**Source extract:**
►

Monday, October 01, 2012

Unlikeable Main Characters

OK, I'm warning you up front that this post contains spoilers for the novel Gone Girl by Gillian Flynn!

I had heard a lot of good things about this book - thrilling, suspenseful, intriguing. Yes, I thought it was a crime novel, since the author had won awards for her other books, and the summaries for them on her website sound like crime. Gone Girl has had excellent reviews. I reserved a copy at my library (being very cautious about book buying these days) and waited. Well, it is a crime novel, I think. I'm not 100% sure because I'm only halfway through it. And struggling. A lot.

I was going to write this post around Page 40, and then I thought - Don't be silly. Give it a decent go first. But now I am up to Page (let me check) 174, and I keep thinking I should just put it down and give up. It's making me grumpy (goodness knows, I don't need encouragement that way at the moment!). Why? I hate both main characters. The story is told through two points of view: Amy (the wife who goes missing) and Nick (the husband left behind who starts to look suspicious). Amy is whiny and immature, Nick is self-obsessed and immature. They are both the kinds of people in their 30s that you (OK, I) just want to slap and say - Grow up!

Yes, I can see that the author is setting me up to think that Nick really has had something to do with Amy's disappearance. And that Amy may well have orchestrated her disappearance to pay Nick back for being a useless, irritating husband, and therein the mystery lies. Except I don't care about either of them. At all. I find myself wishing she was in Greenland or Kathmandu, just so she leaves the story. As for Nick, when he announces on Page 135, "Now is the part where I have to tell you I have a mistress and you stop liking me" - well, gee, Nick, I never did like you, so now I just loathe you!

◄

**Tasks and exercises:**
1. Answer these about the blog post:
(a) What page had the writer reached while still thinking about giving up on the book?
(b) Which two characters' points of view tell the story?
(c) On which page does Nick announce that he has a mistress?
2. Reproduce the blog post starting at "OK, I'm warning" and ending at "struggling. A lot.".
Use only the blog post to answer.

**Supplied information:**
►

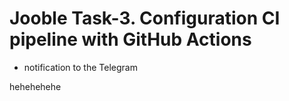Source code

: # Jooble Task-3. Configuration CI pipeline with GitHub Actions


+ notification to the Telegram  

hehehehehe
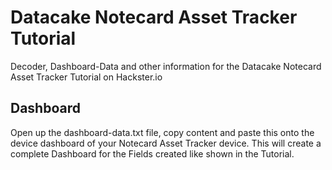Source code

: # Datacake Notecard Asset Tracker Tutorial
Decoder, Dashboard-Data and other information for the Datacake Notecard Asset Tracker Tutorial on Hackster.io

## Dashboard

Open up the dashboard-data.txt file, copy content and paste this onto the device dashboard of your Notecard Asset Tracker device. This will create a complete Dashboard for the Fields created like shown in the Tutorial.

◄

**Solution set:**
1.
(a) Page 174
(b) Amy and Nick
(c) Page 135

2.
OK, I'm warning you up front that this post contains spoilers for the novel Gone Girl by Gillian Flynn!

I had heard a lot of good things about this book - thrilling, suspenseful, intriguing. Yes, I thought it was a crime novel, since the author had won awards for her other books, and the summaries for them on her website sound like crime. Gone Girl has had excellent reviews. I reserved a copy at my library (being very cautious about book buying these days) and waited. Well, it is a crime novel, I think. I'm not 100% sure because I'm only halfway through it. And struggling. A lot.